┌────────

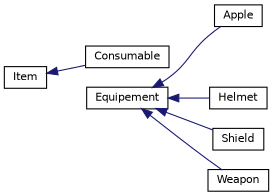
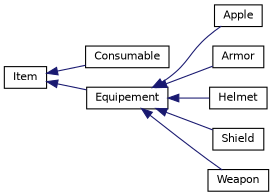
  digraph {
    rankdir=LR
    node [color=black fillcolor=white fontname=Helvetica fontsize=10 shape=record style=filled]
    edge [color=midnightblue dir=back fontname=Helvetica fontsize=10 labelfontname=Helvetica labelfontsize=10 style=solid]
    n1 [height=0.2 label=Item width=0.4]
    n2 [height=0.2 label=Consumable width=0.4]
    n3 [height=0.2 label=Equipement width=0.4]
    n4 [height=0.2 label=Apple width=0.4]
+   n5 [height=0.2 label=Armor width=0.4]
    n6 [height=0.2 label=Helmet width=0.4]
    n7 [height=0.2 label=Shield width=0.4]
    n8 [height=0.2 label=Weapon width=0.4]
    n1 -> n2
+   n1 -> n3
    n3 -> n4
+   n3 -> n5
    n3 -> n6
    n3 -> n7
    n3 -> n8
  }
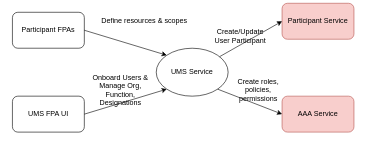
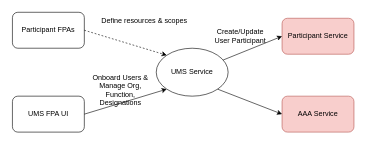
  <mxCell id="0" />
  <mxCell id="1" parent="0" />
  <mxCell id="2" value="UMS Service" style="ellipse;whiteSpace=wrap;html=1;" vertex="1" parent="1"><mxGeometry x="260" y="80" width="120" height="80" as="geometry" /></mxCell>
  <mxCell id="3" value="Participant FPAs" style="rounded=1;whiteSpace=wrap;html=1;" vertex="1" parent="1"><mxGeometry x="20" y="20" width="120" height="60" as="geometry" /></mxCell>
  <mxCell id="4" value="UMS FPA UI" style="rounded=1;whiteSpace=wrap;html=1;" vertex="1" parent="1"><mxGeometry x="20" y="160" width="120" height="60" as="geometry" /></mxCell>
- <mxCell id="5" value="Participant Service" style="rounded=1;whiteSpace=wrap;html=1;fillColor=#f8cecc;strokeColor=#b85450;" vertex="1" parent="1"><mxGeometry x="470" y="5" width="120" height="60" as="geometry" /></mxCell>
+ <mxCell id="5" value="Participant Service" style="rounded=1;whiteSpace=wrap;html=1;fillColor=#f8cecc;strokeColor=#b85450;" vertex="1" parent="1"><mxGeometry x="470" y="30" width="120" height="60" as="geometry" /></mxCell>
  <mxCell id="6" value="AAA Service" style="rounded=1;whiteSpace=wrap;html=1;fillColor=#f8cecc;strokeColor=#b85450;" vertex="1" parent="1"><mxGeometry x="470" y="160" width="120" height="60" as="geometry" /></mxCell>
- <mxCell id="7" value="" style="endArrow=classic;html=1;exitX=1;exitY=0.5;exitDx=0;exitDy=0;entryX=0;entryY=0;entryDx=0;entryDy=0;" edge="1" parent="1" source="3" target="2"><mxGeometry width="50" height="50" relative="1" as="geometry"><mxPoint x="310" y="110" as="sourcePoint" /><mxPoint x="360" y="60" as="targetPoint" /></mxGeometry></mxCell>
+ <mxCell id="7" value="" style="endArrow=classic;html=1;exitX=1;exitY=0.5;exitDx=0;exitDy=0;entryX=0;entryY=0;entryDx=0;entryDy=0;dashed=1;" edge="1" parent="1" source="3" target="2"><mxGeometry width="50" height="50" relative="1" as="geometry"><mxPoint x="310" y="110" as="sourcePoint" /><mxPoint x="360" y="60" as="targetPoint" /></mxGeometry></mxCell>
  <mxCell id="8" value="" style="endArrow=classic;html=1;exitX=1;exitY=0.5;exitDx=0;exitDy=0;entryX=0;entryY=1;entryDx=0;entryDy=0;" edge="1" parent="1" source="4" target="2"><mxGeometry width="50" height="50" relative="1" as="geometry"><mxPoint x="180" y="210" as="sourcePoint" /><mxPoint x="230" y="160" as="targetPoint" /></mxGeometry></mxCell>
  <mxCell id="9" value="" style="endArrow=classic;html=1;entryX=0;entryY=0.5;entryDx=0;entryDy=0;" edge="1" parent="1" source="2" target="5"><mxGeometry width="50" height="50" relative="1" as="geometry"><mxPoint x="380" y="100" as="sourcePoint" /><mxPoint x="430" y="50" as="targetPoint" /></mxGeometry></mxCell>
  <mxCell id="10" value="" style="endArrow=classic;html=1;exitX=1;exitY=1;exitDx=0;exitDy=0;" edge="1" parent="1" source="2"><mxGeometry width="50" height="50" relative="1" as="geometry"><mxPoint x="340" y="210" as="sourcePoint" /><mxPoint x="470" y="190" as="targetPoint" /></mxGeometry></mxCell>
  <mxCell id="11" value="Create/Update &lt;br&gt;User Participant" style="text;html=1;align=center;verticalAlign=middle;resizable=0;points=[];autosize=1;strokeColor=none;fillColor=none;" vertex="1" parent="1"><mxGeometry x="350" y="45" width="100" height="30" as="geometry" /></mxCell>
- <mxCell id="12" value="Create roles, &lt;br&gt;policies, &lt;br&gt;permissions" style="text;html=1;align=center;verticalAlign=middle;resizable=0;points=[];autosize=1;strokeColor=none;fillColor=none;" vertex="1" parent="1"><mxGeometry x="390" y="125" width="80" height="50" as="geometry" /></mxCell>
  <mxCell id="13" value="Onboard Users &amp;amp;&lt;br&gt;Manage Org, &lt;br&gt;Function, &lt;br&gt;Designations" style="text;html=1;align=center;verticalAlign=middle;resizable=0;points=[];autosize=1;strokeColor=none;fillColor=none;" vertex="1" parent="1"><mxGeometry x="145" y="120" width="110" height="60" as="geometry" /></mxCell>
  <mxCell id="14" value="Define resources &amp;amp; scopes" style="text;html=1;align=center;verticalAlign=middle;resizable=0;points=[];autosize=1;strokeColor=none;fillColor=none;" vertex="1" parent="1"><mxGeometry x="160" y="25" width="160" height="20" as="geometry" /></mxCell>
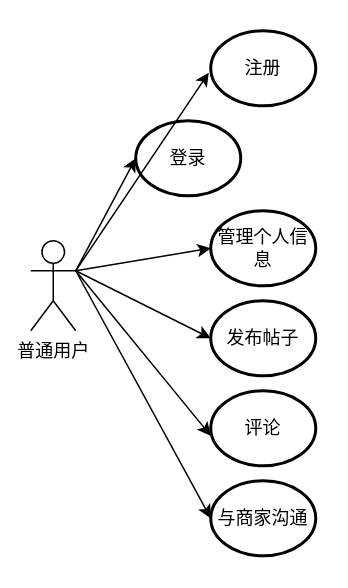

└────────

The problem
Reproduce the material above line for line, leaving out the pictures.

Solution below
  digraph {
    rankdir=LR
    node [color=black fillcolor=white fontname=Helvetica fontsize=10 shape=record style=filled]
    edge [color=midnightblue dir=back fontname=Helvetica fontsize=10 labelfontname=Helvetica labelfontsize=10 style=solid]
    n1 [height=0.2 label=Item width=0.4]
    n2 [height=0.2 label=Consumable width=0.4]
    n3 [height=0.2 label=Equipement width=0.4]
    n4 [height=0.2 label=Apple width=0.4]
+   n5 [height=0.2 label=Armor width=0.4]
    n6 [height=0.2 label=Helmet width=0.4]
    n7 [height=0.2 label=Shield width=0.4]
    n8 [height=0.2 label=Weapon width=0.4]
    n1 -> n2
+   n1 -> n3
    n3 -> n4
+   n3 -> n5
    n3 -> n6
    n3 -> n7
    n3 -> n8
  }
  <mxCell id="0" />
  <mxCell id="1" parent="0" />
  <mxCell id="2" value="UMS Service" style="ellipse;whiteSpace=wrap;html=1;" vertex="1" parent="1"><mxGeometry x="260" y="80" width="120" height="80" as="geometry" /></mxCell>
  <mxCell id="3" value="Participant FPAs" style="rounded=1;whiteSpace=wrap;html=1;" vertex="1" parent="1"><mxGeometry x="20" y="20" width="120" height="60" as="geometry" /></mxCell>
  <mxCell id="4" value="UMS FPA UI" style="rounded=1;whiteSpace=wrap;html=1;" vertex="1" parent="1"><mxGeometry x="20" y="160" width="120" height="60" as="geometry" /></mxCell>
- <mxCell id="5" value="Participant Service" style="rounded=1;whiteSpace=wrap;html=1;fillColor=#f8cecc;strokeColor=#b85450;" vertex="1" parent="1"><mxGeometry x="470" y="5" width="120" height="60" as="geometry" /></mxCell>
+ <mxCell id="5" value="Participant Service" style="rounded=1;whiteSpace=wrap;html=1;fillColor=#f8cecc;strokeColor=#b85450;" vertex="1" parent="1"><mxGeometry x="470" y="30" width="120" height="60" as="geometry" /></mxCell>
  <mxCell id="6" value="AAA Service" style="rounded=1;whiteSpace=wrap;html=1;fillColor=#f8cecc;strokeColor=#b85450;" vertex="1" parent="1"><mxGeometry x="470" y="160" width="120" height="60" as="geometry" /></mxCell>
- <mxCell id="7" value="" style="endArrow=classic;html=1;exitX=1;exitY=0.5;exitDx=0;exitDy=0;entryX=0;entryY=0;entryDx=0;entryDy=0;" edge="1" parent="1" source="3" target="2"><mxGeometry width="50" height="50" relative="1" as="geometry"><mxPoint x="310" y="110" as="sourcePoint" /><mxPoint x="360" y="60" as="targetPoint" /></mxGeometry></mxCell>
+ <mxCell id="7" value="" style="endArrow=classic;html=1;exitX=1;exitY=0.5;exitDx=0;exitDy=0;entryX=0;entryY=0;entryDx=0;entryDy=0;dashed=1;" edge="1" parent="1" source="3" target="2"><mxGeometry width="50" height="50" relative="1" as="geometry"><mxPoint x="310" y="110" as="sourcePoint" /><mxPoint x="360" y="60" as="targetPoint" /></mxGeometry></mxCell>
  <mxCell id="8" value="" style="endArrow=classic;html=1;exitX=1;exitY=0.5;exitDx=0;exitDy=0;entryX=0;entryY=1;entryDx=0;entryDy=0;" edge="1" parent="1" source="4" target="2"><mxGeometry width="50" height="50" relative="1" as="geometry"><mxPoint x="180" y="210" as="sourcePoint" /><mxPoint x="230" y="160" as="targetPoint" /></mxGeometry></mxCell>
  <mxCell id="9" value="" style="endArrow=classic;html=1;entryX=0;entryY=0.5;entryDx=0;entryDy=0;" edge="1" parent="1" source="2" target="5"><mxGeometry width="50" height="50" relative="1" as="geometry"><mxPoint x="380" y="100" as="sourcePoint" /><mxPoint x="430" y="50" as="targetPoint" /></mxGeometry></mxCell>
  <mxCell id="10" value="" style="endArrow=classic;html=1;exitX=1;exitY=1;exitDx=0;exitDy=0;" edge="1" parent="1" source="2"><mxGeometry width="50" height="50" relative="1" as="geometry"><mxPoint x="340" y="210" as="sourcePoint" /><mxPoint x="470" y="190" as="targetPoint" /></mxGeometry></mxCell>
  <mxCell id="11" value="Create/Update &lt;br&gt;User Participant" style="text;html=1;align=center;verticalAlign=middle;resizable=0;points=[];autosize=1;strokeColor=none;fillColor=none;" vertex="1" parent="1"><mxGeometry x="350" y="45" width="100" height="30" as="geometry" /></mxCell>
- <mxCell id="12" value="Create roles, &lt;br&gt;policies, &lt;br&gt;permissions" style="text;html=1;align=center;verticalAlign=middle;resizable=0;points=[];autosize=1;strokeColor=none;fillColor=none;" vertex="1" parent="1"><mxGeometry x="390" y="125" width="80" height="50" as="geometry" /></mxCell>
  <mxCell id="13" value="Onboard Users &amp;amp;&lt;br&gt;Manage Org, &lt;br&gt;Function, &lt;br&gt;Designations" style="text;html=1;align=center;verticalAlign=middle;resizable=0;points=[];autosize=1;strokeColor=none;fillColor=none;" vertex="1" parent="1"><mxGeometry x="145" y="120" width="110" height="60" as="geometry" /></mxCell>
  <mxCell id="14" value="Define resources &amp;amp; scopes" style="text;html=1;align=center;verticalAlign=middle;resizable=0;points=[];autosize=1;strokeColor=none;fillColor=none;" vertex="1" parent="1"><mxGeometry x="160" y="25" width="160" height="20" as="geometry" /></mxCell>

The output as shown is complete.